*** Begin section ***
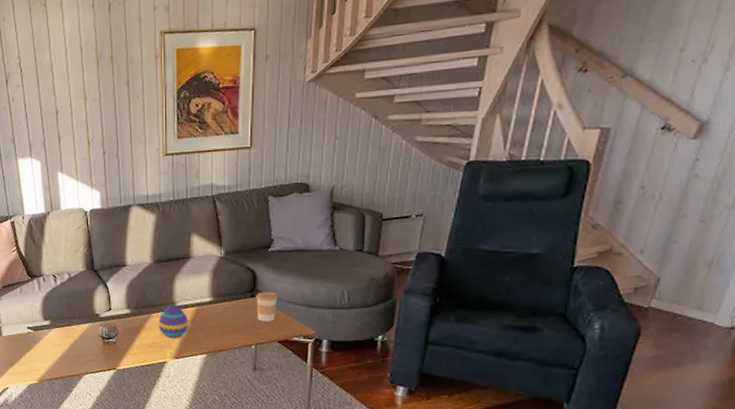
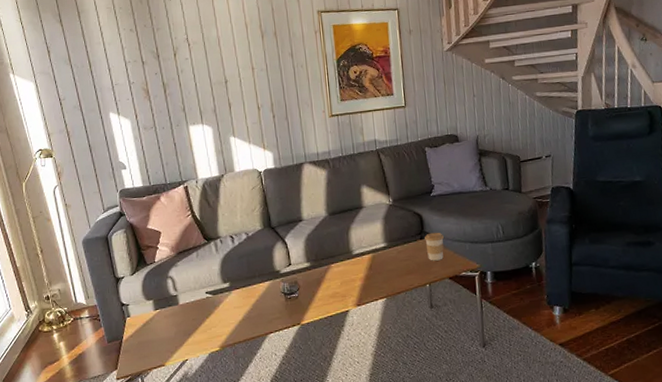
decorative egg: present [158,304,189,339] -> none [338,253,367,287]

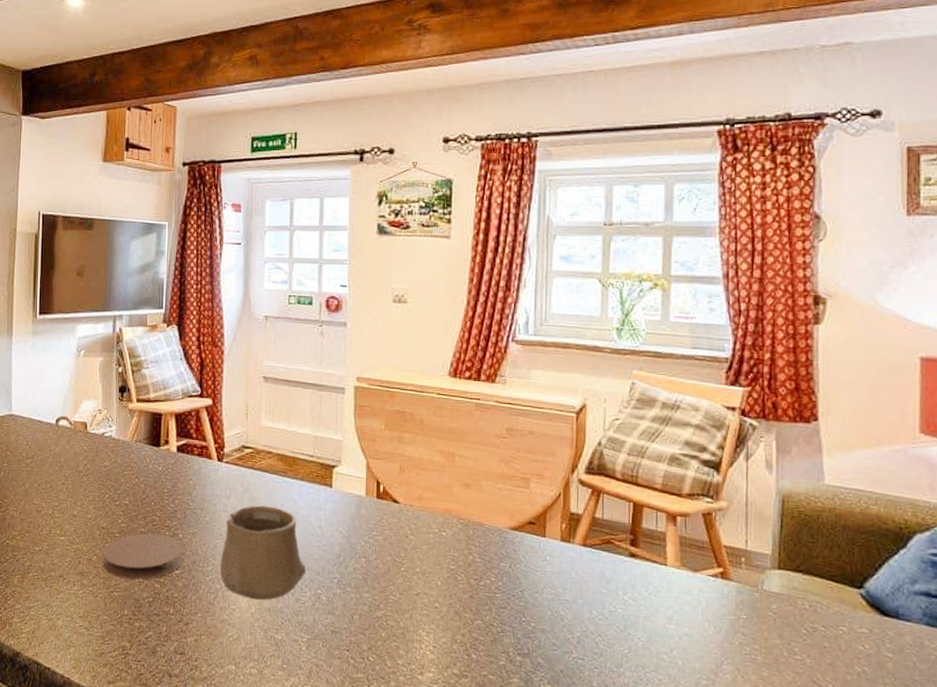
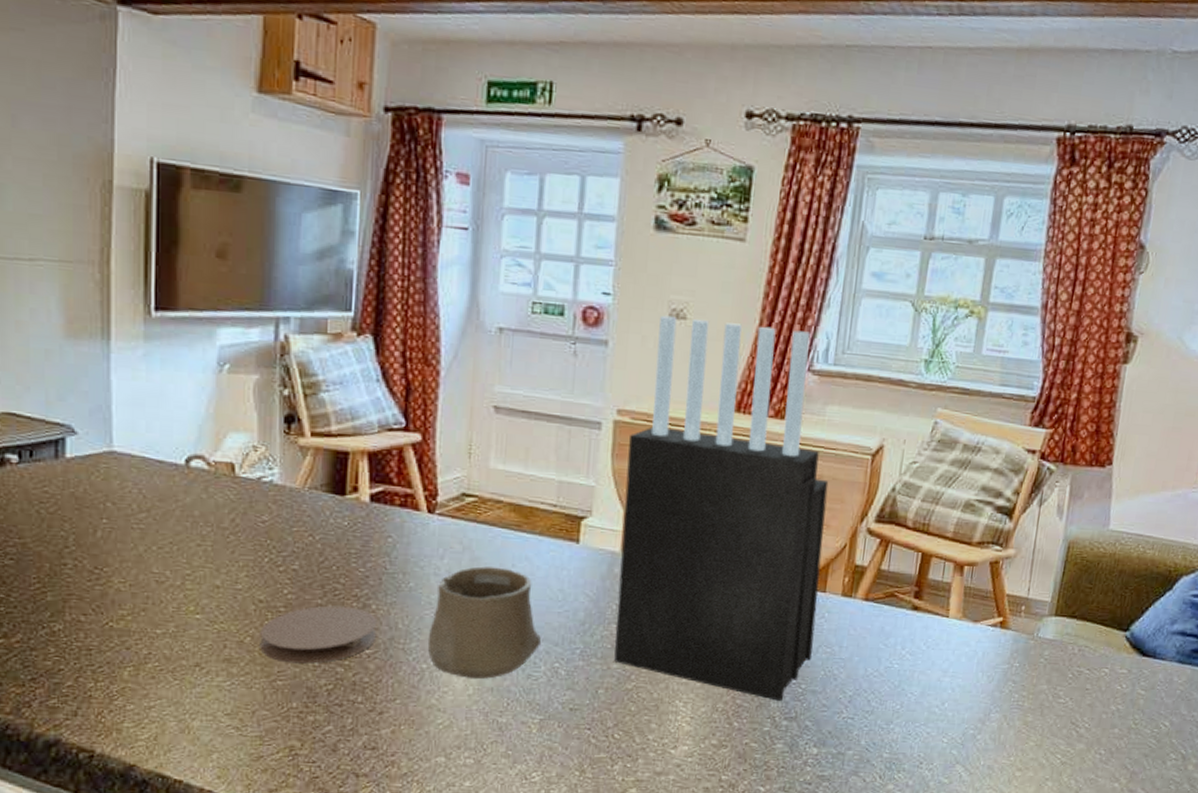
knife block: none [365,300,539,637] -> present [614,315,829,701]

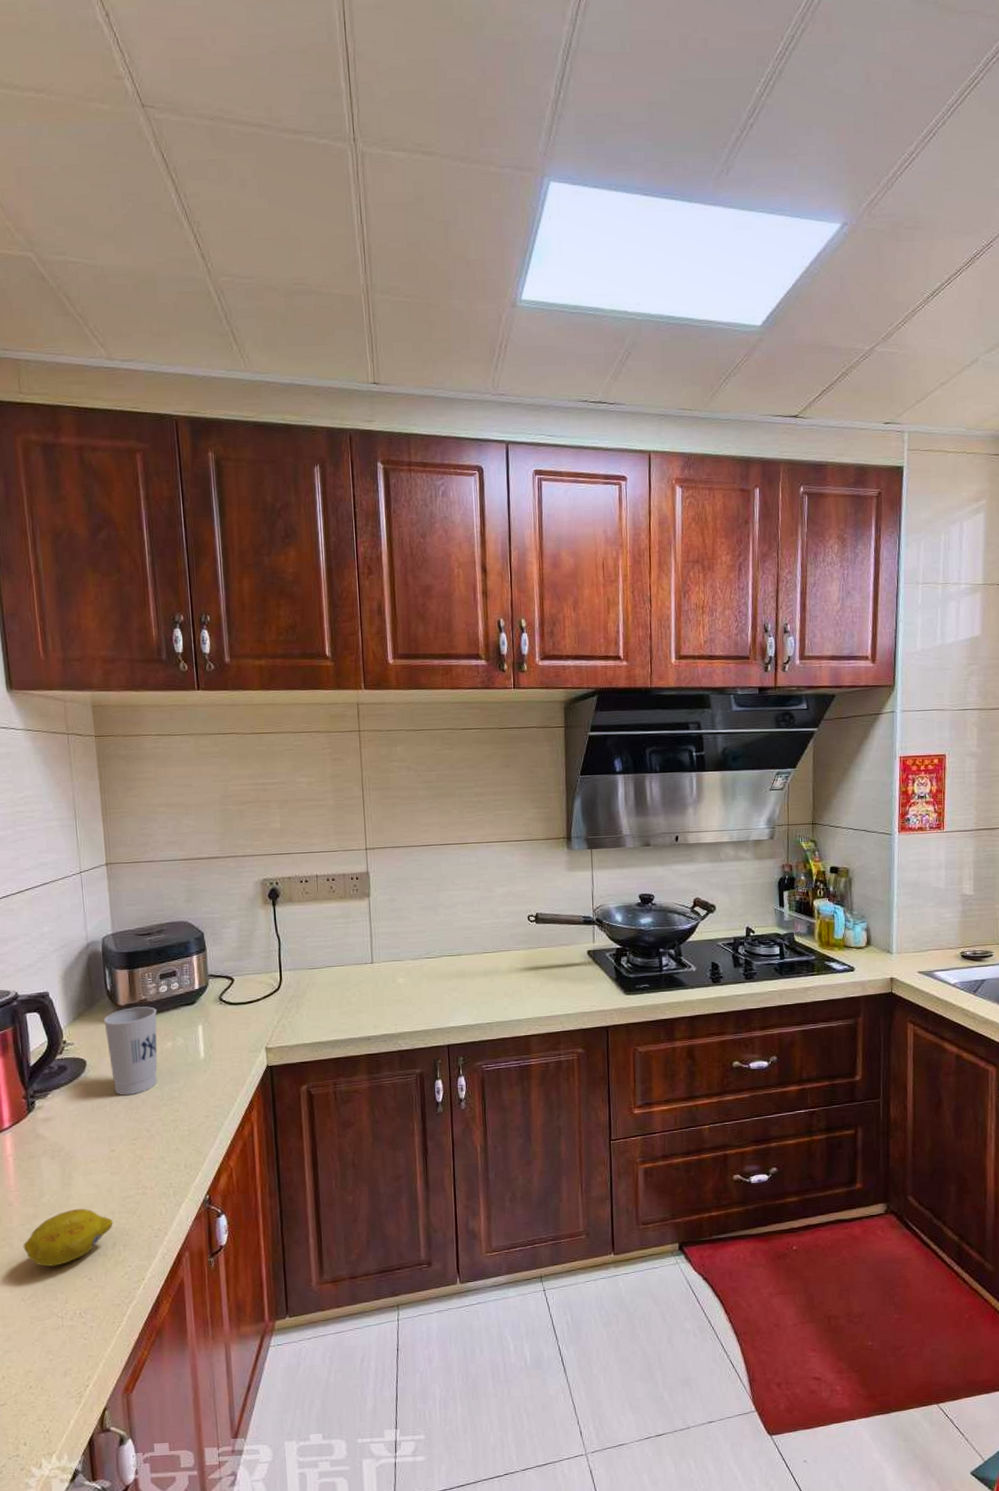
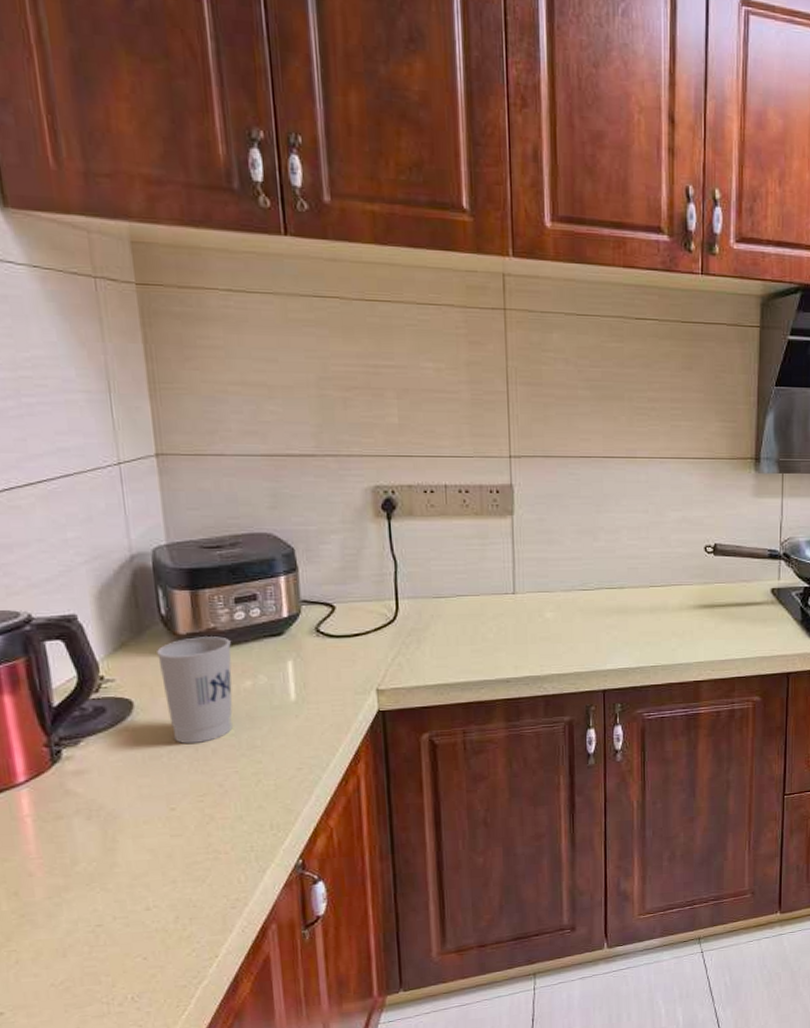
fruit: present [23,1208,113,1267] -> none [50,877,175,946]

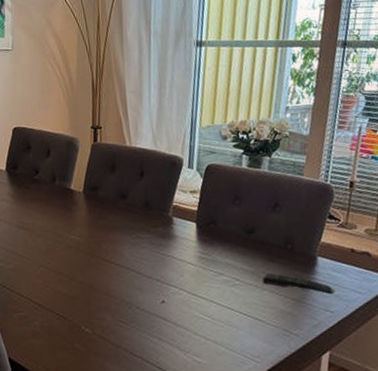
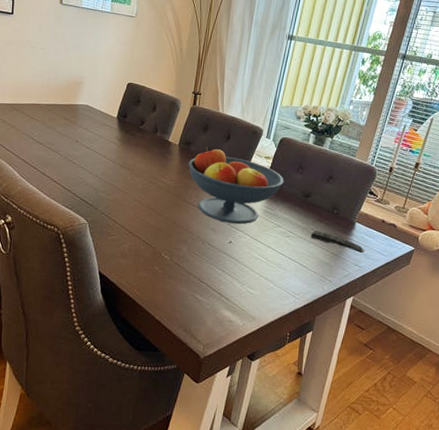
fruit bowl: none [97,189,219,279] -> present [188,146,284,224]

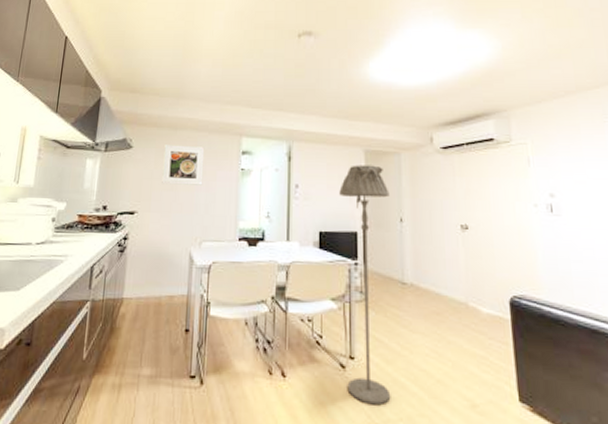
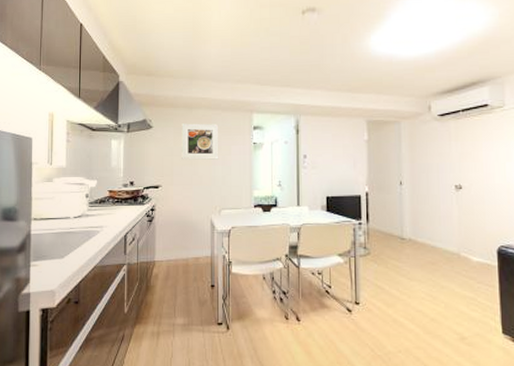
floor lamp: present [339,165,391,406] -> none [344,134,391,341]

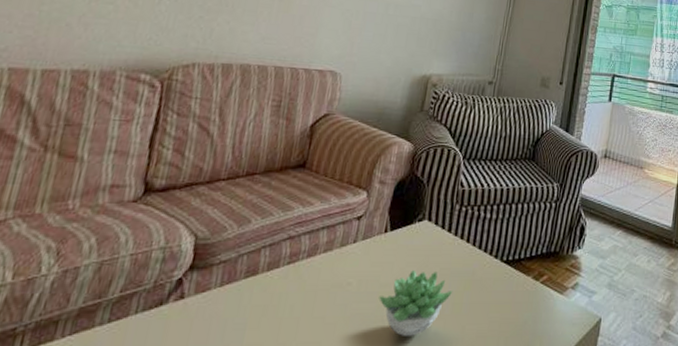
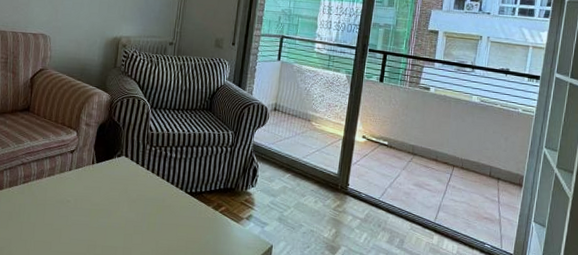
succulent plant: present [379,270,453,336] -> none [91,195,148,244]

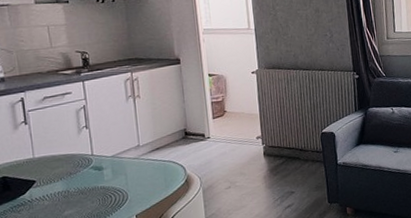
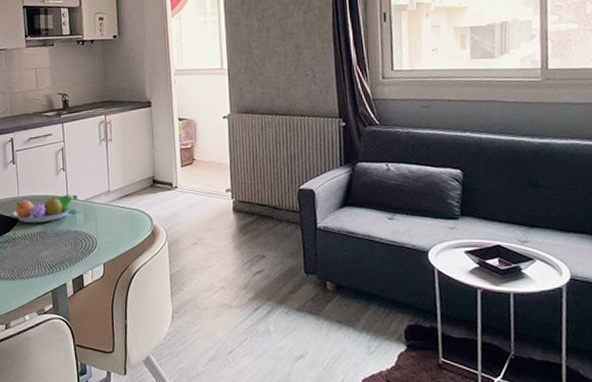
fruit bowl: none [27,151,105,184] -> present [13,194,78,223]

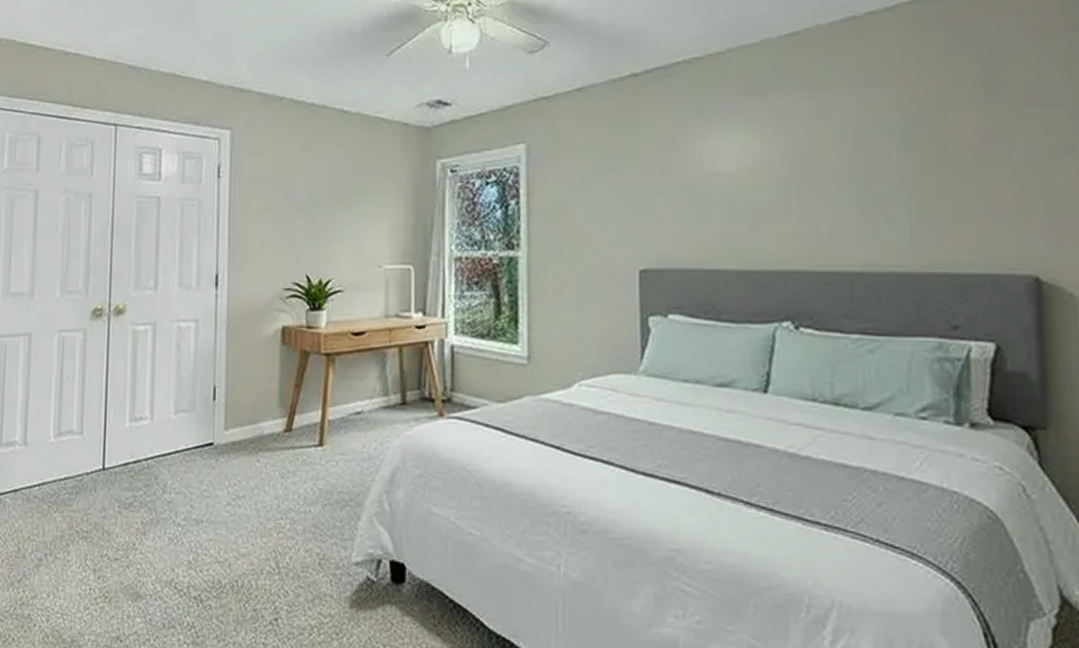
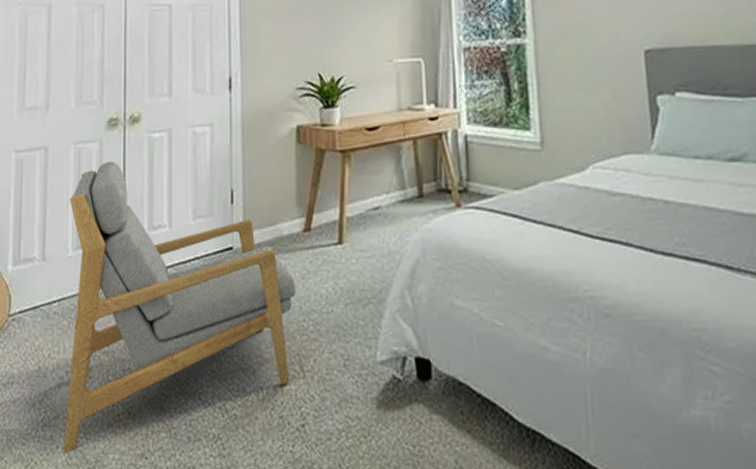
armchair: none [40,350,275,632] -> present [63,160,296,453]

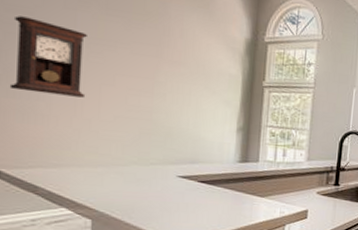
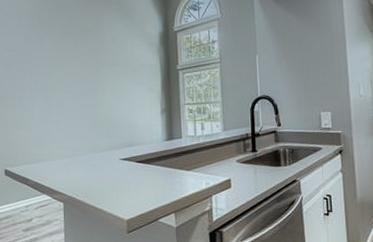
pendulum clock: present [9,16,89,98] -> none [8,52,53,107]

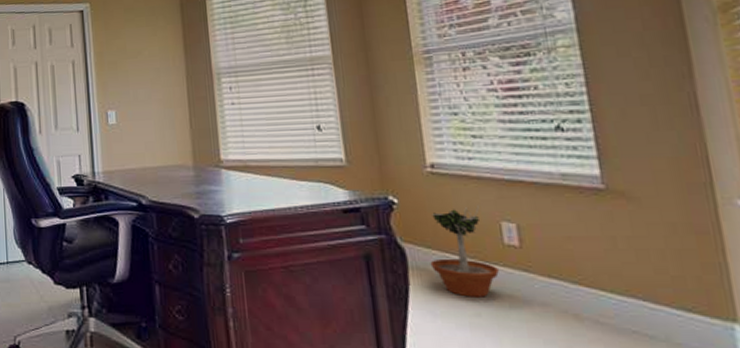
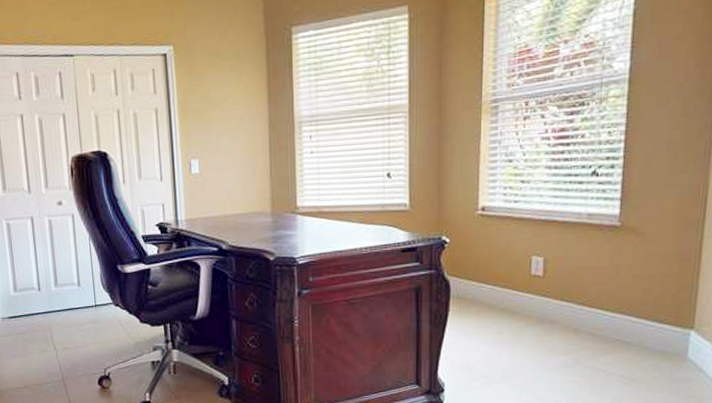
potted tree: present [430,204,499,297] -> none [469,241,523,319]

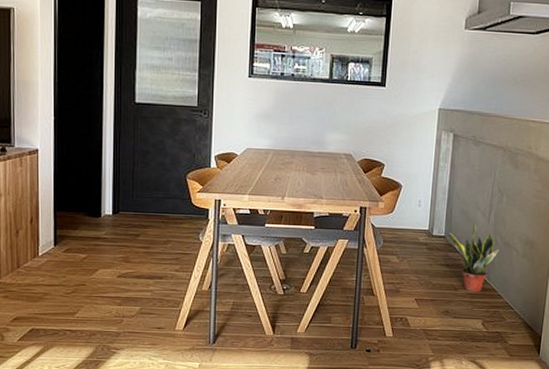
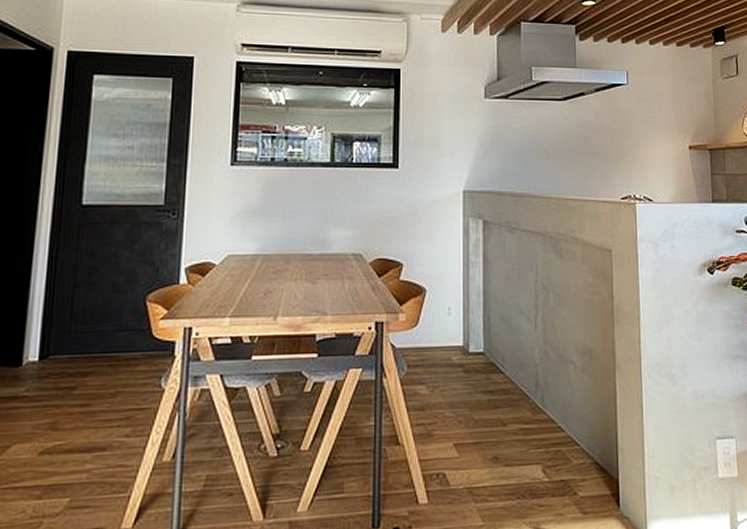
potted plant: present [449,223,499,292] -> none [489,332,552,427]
*** End section ***
> **Task requirements**:
Look through the records for the string "fruit". Copy every line that has it.

> **Output of the exercise**:
fruit: present [23,1208,113,1267] -> none [50,877,175,946]
fruit bowl: none [97,189,219,279] -> present [188,146,284,224]
fruit bowl: none [27,151,105,184] -> present [13,194,78,223]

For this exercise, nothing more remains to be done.